[PROVIDED RECORDS]

== Segment start ==

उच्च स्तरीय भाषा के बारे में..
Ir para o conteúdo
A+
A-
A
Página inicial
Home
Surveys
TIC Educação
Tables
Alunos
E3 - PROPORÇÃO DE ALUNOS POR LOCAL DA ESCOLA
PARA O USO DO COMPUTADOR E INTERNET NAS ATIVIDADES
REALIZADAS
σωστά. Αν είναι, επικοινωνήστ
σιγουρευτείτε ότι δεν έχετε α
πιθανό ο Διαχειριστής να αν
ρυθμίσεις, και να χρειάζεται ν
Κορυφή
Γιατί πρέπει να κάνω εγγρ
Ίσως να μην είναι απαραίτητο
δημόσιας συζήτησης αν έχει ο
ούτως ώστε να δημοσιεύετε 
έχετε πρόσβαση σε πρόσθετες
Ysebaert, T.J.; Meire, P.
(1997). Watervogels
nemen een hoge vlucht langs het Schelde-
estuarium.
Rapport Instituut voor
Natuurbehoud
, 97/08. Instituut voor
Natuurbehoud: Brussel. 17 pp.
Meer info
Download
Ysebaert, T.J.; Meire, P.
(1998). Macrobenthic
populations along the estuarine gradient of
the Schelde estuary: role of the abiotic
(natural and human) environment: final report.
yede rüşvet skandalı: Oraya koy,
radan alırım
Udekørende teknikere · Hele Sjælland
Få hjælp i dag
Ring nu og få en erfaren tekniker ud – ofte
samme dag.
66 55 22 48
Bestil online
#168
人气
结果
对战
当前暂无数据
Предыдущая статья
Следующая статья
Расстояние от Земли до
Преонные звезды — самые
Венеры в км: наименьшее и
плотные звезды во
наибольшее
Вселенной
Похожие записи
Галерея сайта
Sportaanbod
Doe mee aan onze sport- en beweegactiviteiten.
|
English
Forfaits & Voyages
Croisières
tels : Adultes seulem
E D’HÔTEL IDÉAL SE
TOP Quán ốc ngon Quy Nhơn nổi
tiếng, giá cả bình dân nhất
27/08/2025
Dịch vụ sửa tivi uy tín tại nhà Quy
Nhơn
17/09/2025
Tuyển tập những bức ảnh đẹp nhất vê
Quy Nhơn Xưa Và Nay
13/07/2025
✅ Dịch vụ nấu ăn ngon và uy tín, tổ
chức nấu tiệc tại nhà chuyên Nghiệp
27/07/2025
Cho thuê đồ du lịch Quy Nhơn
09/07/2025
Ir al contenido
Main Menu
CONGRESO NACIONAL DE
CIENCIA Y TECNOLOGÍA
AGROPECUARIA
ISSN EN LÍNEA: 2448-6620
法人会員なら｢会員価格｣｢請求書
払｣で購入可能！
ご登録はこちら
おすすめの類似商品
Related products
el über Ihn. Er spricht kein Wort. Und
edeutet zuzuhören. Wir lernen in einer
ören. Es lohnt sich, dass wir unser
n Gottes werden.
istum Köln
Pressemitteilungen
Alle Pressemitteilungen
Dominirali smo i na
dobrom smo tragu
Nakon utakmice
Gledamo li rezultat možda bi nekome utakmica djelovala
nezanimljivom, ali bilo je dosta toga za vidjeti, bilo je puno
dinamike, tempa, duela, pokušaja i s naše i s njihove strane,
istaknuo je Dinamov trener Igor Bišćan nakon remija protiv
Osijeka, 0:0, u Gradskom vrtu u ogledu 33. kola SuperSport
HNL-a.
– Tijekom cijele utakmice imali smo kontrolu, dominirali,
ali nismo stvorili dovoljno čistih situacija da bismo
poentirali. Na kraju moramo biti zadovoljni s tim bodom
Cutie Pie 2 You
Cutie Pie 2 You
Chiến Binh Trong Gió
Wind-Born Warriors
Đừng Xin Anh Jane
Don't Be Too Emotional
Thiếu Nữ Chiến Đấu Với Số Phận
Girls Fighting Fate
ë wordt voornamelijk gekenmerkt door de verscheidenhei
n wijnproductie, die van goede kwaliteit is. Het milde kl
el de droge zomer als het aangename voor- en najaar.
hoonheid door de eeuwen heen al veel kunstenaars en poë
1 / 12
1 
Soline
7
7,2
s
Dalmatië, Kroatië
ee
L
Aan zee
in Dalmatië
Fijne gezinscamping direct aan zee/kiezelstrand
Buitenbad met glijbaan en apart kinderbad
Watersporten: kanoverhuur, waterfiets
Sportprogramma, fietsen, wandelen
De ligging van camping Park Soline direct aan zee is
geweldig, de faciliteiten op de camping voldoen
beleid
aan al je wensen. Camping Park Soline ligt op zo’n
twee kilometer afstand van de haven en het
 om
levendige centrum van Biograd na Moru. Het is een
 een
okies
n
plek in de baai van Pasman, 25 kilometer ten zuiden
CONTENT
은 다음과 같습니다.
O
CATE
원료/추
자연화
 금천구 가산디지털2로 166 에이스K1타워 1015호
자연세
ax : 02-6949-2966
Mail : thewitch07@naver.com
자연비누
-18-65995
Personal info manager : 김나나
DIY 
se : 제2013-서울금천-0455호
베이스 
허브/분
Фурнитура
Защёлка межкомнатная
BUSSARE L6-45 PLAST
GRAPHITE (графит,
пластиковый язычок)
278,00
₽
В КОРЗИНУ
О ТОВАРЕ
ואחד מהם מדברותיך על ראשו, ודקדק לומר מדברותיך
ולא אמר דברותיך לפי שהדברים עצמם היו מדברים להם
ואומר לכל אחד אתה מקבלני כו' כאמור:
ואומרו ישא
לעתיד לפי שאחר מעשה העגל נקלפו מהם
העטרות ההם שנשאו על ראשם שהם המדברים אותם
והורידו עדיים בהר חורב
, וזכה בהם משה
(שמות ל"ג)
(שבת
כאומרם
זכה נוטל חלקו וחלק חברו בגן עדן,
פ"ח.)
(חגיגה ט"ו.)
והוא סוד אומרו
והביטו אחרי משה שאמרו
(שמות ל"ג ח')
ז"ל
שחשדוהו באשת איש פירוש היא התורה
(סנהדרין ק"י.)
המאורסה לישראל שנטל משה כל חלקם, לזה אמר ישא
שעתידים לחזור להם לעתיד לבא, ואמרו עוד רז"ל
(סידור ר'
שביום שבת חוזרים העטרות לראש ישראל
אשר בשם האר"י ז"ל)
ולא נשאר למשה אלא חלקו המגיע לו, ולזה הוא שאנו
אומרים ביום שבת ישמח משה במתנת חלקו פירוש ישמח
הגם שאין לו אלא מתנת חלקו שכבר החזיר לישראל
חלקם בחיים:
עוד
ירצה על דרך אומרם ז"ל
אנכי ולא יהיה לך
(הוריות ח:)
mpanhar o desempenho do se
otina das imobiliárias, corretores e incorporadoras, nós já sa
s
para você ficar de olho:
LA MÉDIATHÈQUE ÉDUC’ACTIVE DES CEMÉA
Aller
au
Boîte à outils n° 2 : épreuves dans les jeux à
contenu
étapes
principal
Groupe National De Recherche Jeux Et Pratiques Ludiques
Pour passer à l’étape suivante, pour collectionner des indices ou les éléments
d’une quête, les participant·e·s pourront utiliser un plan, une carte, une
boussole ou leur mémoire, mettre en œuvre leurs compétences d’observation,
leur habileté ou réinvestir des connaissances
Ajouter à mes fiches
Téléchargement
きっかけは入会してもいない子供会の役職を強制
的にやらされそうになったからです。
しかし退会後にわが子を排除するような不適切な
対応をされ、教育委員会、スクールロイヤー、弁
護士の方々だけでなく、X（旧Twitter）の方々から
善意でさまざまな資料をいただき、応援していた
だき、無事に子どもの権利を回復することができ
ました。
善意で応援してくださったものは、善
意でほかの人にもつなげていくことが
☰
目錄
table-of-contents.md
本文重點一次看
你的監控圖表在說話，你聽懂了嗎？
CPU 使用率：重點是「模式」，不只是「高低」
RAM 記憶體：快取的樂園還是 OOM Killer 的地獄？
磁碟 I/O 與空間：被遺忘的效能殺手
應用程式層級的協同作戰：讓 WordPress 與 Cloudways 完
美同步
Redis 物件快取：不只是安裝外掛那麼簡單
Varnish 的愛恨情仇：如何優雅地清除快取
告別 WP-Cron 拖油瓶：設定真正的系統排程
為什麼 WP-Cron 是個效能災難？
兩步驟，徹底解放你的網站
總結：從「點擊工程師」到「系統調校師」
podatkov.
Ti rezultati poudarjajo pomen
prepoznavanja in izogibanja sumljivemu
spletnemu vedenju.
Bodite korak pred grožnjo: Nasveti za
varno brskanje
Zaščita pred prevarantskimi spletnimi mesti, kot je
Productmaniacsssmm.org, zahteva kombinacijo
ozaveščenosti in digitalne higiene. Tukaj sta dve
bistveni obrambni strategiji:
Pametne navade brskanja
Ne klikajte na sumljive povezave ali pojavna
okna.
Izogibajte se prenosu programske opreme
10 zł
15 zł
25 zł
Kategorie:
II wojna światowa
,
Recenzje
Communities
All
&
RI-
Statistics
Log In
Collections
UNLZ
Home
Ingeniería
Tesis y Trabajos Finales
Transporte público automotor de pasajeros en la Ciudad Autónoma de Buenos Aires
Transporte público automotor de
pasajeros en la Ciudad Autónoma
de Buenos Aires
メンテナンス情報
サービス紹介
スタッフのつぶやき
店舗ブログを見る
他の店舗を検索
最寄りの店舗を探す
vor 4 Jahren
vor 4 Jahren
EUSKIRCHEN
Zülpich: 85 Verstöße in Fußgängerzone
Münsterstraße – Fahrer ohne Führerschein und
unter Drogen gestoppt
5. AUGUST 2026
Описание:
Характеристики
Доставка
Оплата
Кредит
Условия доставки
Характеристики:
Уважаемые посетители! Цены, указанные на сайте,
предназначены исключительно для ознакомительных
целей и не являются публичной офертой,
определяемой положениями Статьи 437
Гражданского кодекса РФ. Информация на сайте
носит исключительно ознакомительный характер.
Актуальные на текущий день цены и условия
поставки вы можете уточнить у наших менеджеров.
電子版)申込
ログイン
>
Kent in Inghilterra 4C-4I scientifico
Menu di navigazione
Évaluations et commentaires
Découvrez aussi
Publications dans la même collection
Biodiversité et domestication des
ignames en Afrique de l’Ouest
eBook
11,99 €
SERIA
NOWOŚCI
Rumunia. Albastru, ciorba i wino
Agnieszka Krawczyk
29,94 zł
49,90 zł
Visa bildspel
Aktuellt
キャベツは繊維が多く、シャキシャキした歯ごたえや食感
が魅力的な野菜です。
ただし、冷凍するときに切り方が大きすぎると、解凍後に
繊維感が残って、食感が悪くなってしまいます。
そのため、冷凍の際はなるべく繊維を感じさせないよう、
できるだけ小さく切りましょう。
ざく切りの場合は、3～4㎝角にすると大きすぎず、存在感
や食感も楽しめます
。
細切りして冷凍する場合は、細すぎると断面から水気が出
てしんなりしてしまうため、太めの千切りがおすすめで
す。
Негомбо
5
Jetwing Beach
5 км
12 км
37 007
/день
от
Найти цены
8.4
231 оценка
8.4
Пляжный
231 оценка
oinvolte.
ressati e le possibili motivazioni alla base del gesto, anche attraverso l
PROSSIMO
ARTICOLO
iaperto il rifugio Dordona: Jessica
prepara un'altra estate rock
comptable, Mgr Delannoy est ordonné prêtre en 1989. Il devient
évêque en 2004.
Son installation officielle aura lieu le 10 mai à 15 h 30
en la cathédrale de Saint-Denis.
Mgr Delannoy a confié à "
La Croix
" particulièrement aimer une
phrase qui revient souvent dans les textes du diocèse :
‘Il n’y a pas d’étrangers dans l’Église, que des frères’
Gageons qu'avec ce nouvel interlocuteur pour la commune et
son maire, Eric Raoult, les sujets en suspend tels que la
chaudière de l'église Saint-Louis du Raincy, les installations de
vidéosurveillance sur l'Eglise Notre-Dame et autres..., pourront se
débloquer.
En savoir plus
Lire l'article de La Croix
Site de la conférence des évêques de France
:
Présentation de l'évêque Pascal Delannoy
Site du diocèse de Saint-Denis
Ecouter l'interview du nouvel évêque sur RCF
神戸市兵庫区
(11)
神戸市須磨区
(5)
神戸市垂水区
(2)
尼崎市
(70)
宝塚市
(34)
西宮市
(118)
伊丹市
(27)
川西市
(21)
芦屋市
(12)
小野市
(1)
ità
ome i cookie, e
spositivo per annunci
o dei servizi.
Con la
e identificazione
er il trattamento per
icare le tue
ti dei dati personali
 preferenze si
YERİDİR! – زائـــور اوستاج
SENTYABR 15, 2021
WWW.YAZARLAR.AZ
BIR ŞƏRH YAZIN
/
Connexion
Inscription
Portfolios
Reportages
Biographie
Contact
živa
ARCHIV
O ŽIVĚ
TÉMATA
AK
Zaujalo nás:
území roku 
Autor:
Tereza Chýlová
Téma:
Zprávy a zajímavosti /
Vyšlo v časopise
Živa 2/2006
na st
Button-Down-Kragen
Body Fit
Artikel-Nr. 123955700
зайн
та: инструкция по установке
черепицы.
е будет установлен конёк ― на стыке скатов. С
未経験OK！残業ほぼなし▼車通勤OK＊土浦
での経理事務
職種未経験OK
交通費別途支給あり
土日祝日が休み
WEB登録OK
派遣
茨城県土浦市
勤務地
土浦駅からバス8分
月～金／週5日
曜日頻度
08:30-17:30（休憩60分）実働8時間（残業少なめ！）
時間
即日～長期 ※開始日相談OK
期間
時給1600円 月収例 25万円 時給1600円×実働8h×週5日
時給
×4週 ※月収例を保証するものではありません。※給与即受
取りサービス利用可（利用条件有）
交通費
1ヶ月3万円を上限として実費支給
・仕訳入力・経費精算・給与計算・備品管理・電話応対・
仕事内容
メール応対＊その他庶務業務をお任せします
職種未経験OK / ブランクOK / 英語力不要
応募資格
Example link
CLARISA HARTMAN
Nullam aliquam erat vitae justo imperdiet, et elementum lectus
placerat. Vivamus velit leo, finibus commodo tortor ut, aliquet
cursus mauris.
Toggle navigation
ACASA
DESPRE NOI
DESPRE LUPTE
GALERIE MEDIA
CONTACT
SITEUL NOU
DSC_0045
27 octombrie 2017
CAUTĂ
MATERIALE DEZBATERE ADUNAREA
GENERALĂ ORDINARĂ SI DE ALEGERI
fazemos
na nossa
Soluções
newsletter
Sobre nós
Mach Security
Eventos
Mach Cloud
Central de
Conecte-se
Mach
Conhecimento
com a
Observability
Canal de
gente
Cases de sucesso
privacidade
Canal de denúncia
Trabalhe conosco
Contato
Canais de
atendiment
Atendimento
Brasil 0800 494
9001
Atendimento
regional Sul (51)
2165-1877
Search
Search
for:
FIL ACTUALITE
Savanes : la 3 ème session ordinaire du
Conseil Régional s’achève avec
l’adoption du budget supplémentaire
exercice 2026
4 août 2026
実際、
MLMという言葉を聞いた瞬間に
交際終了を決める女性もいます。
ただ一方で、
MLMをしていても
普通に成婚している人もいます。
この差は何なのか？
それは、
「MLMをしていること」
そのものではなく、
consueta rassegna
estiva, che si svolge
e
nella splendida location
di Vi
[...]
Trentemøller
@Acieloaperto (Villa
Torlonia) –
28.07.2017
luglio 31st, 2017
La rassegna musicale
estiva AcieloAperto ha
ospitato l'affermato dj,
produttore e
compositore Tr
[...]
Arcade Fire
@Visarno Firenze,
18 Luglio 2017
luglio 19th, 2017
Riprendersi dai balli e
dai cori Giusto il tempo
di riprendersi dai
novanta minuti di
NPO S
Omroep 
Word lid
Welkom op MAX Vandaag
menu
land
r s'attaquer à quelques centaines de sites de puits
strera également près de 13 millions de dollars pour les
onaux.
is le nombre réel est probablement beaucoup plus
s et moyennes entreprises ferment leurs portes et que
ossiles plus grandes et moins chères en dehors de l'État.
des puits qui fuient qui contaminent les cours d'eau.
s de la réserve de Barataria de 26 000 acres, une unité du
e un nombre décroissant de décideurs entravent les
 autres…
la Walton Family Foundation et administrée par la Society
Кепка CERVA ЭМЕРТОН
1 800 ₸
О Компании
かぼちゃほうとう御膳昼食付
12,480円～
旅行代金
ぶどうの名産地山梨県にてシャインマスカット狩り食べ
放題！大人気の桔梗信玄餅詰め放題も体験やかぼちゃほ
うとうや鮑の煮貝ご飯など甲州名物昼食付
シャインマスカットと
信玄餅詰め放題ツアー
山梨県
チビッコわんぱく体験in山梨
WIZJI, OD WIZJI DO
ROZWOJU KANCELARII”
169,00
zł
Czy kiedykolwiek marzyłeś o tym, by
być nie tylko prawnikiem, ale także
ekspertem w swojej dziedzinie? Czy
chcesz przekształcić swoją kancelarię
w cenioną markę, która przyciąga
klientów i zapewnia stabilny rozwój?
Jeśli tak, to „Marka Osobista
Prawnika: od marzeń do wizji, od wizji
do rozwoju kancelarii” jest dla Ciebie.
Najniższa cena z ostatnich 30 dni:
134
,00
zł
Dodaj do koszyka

== Segment end ==

[ASSIGNMENT] Express everything from the first of the lines above down to the line containing "populations along the estuarine gradient of", both included, as a JSON list of strings with one string per line, leaving out blank lines.

[RESULT BELOW]
[
  "उच्च स्तरीय भाषा के बारे में..",
  "Ir para o conteúdo",
  "A+",
  "A-",
  "A",
  "Página inicial",
  "Home",
  "Surveys",
  "TIC Educação",
  "Tables",
  "Alunos",
  "E3 - PROPORÇÃO DE ALUNOS POR LOCAL DA ESCOLA",
  "PARA O USO DO COMPUTADOR E INTERNET NAS ATIVIDADES",
  "REALIZADAS",
  "σωστά. Αν είναι, επικοινωνήστ",
  "σιγουρευτείτε ότι δεν έχετε α",
  "πιθανό ο Διαχειριστής να αν",
  "ρυθμίσεις, και να χρειάζεται ν",
  "Κορυφή",
  "Γιατί πρέπει να κάνω εγγρ",
  "Ίσως να μην είναι απαραίτητο",
  "δημόσιας συζήτησης αν έχει ο",
  "ούτως ώστε να δημοσιεύετε ",
  "έχετε πρόσβαση σε πρόσθετες",
  "Ysebaert, T.J.; Meire, P.",
  "(1997). Watervogels",
  "nemen een hoge vlucht langs het Schelde-",
  "estuarium.",
  "Rapport Instituut voor",
  "Natuurbehoud",
  ", 97/08. Instituut voor",
  "Natuurbehoud: Brussel. 17 pp.",
  "Meer info",
  "Download",
  "Ysebaert, T.J.; Meire, P.",
  "(1998). Macrobenthic",
  "populations along the estuarine gradient of"
]